## TASKS TO COMPLETE
(1) Reproduce the passage on Michigan's rivalry with Ohio State word for word, from "Mind you, approximating" to "he came home.".
(2) Pick up the passage on Michigan's rivalry with Ohio State after its final sentence and continue writing it.

## EXTRACTED TEXT

-=-=-=-=-

In 2021, the satisfaction of beating Ohio State was self-evident: ending the drought after a decade of subjugation. The win was Luke Skywalker and the rebellion taking out the Death Star, puncturing the invincibility of the Empire.
After the home win in 2011, where Denard Robinson tore up a 6-6 Buckeye squad with Luke Fickell as an interim head coach, only a couple of the next eight against them were even competitive: Devin Gardner nearly singlehandedly pulling out a win in 2013, playing on a broken foot in the second half, and ”the spot” in 2016.
The Wolverines were way overdue for a win and the question was still in the air of whether the Harbaugh project was going to carry his alma mater all the way back into the national elite, or peter out at late-Carr level stability.
Mind you, approximating the Michigan of 2003-2007 would not have been an unwelcome state of affairs after the darkness of the Rodriguez/Hoke era, but it would have fallen short of the new hope Harbaugh brought with him when he came home.

-=-=-=-=-

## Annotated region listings
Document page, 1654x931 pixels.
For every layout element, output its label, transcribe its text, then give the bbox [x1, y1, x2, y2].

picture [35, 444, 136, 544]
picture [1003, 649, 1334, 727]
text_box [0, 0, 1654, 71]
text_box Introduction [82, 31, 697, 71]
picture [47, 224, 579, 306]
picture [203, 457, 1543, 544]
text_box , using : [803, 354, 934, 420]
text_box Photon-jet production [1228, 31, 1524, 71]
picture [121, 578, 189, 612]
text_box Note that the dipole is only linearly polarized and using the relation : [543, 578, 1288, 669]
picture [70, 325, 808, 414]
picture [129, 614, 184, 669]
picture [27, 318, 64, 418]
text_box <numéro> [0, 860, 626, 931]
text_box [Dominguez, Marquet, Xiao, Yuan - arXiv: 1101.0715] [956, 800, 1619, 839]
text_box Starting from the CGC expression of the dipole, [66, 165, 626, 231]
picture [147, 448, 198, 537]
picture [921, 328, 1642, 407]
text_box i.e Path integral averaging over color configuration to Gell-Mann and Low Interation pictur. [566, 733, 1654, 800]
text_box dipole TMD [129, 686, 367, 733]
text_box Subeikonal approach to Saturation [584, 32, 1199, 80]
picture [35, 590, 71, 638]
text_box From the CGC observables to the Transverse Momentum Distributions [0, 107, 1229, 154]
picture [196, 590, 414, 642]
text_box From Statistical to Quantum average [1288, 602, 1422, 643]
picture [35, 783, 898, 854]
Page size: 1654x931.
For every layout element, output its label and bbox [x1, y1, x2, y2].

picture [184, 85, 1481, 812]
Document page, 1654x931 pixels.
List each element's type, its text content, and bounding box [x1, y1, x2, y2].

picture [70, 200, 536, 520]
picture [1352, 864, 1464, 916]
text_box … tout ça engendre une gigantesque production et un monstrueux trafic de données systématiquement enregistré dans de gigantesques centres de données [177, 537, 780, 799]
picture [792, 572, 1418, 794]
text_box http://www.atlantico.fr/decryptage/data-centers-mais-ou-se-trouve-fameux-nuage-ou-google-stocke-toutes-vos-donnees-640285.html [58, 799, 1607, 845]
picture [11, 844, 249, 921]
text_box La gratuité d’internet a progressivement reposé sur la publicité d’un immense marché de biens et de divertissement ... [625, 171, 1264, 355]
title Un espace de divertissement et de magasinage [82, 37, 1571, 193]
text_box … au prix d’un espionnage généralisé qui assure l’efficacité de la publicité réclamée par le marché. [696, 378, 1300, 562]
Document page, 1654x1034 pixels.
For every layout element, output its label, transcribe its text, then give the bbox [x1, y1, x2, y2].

-=-=-=-=-

## RESPONSES IN ORDER
(1)
Mind you, approximating the Michigan of 2003-2007 would not have been an unwelcome state of affairs after the darkness of the Rodriguez/Hoke era, but it would have fallen short of the new hope Harbaugh brought with him when he came home.

(2)
The 2021 win was also satisfying because of the manner in which the Buckeyes were taken down: mercilessly steamrolling them in the second half with a surge of ground dominance, putting the ball in the end zone on four straight possessions while scarcely putting the ball in the air at all.
It is too often forgotten: C.J. Stroud and his trio of eventual first round WR's tore up the Aidan Hutchinson-led Michigan D that game to the tune of nearly 400 yards. Football fans will look back on that Buckeye team and see a QB who went on to NFL stardom and three receivers (Wilson, Olave, Smith-Njigba) who were so good that they kept Marvin Harrison Jr. on the bench. This was not a low-scoring, 3-yards-in-a-cloud-of-dust Bo & Woody affair.
To beat them by simply being an irresistible force was orgasmically satisfying.
2022’s satisfaction was derived from consolidating the 2021 win, proving it was not a one-off. And certainly winning in the Horseshoe added an extra layer of satisfaction atop that, actually running away from them - figuratively and literally - with a fusillade of big plays. Michigan had, for the first time since John Cooper led Ohio State, established a mental edge on the Buckeyes.
A mantra that almost always holds up, whatever you want to apply it to, is:
Once is a fluke, twice is a coincidence, three times is a pattern.
What's satisfying today, in the wake of Saturday's third straight win over Ohio State, is: for the first time this century, Michigan can firmly claim to be atop this rivalry. And the Buckeyes are shook.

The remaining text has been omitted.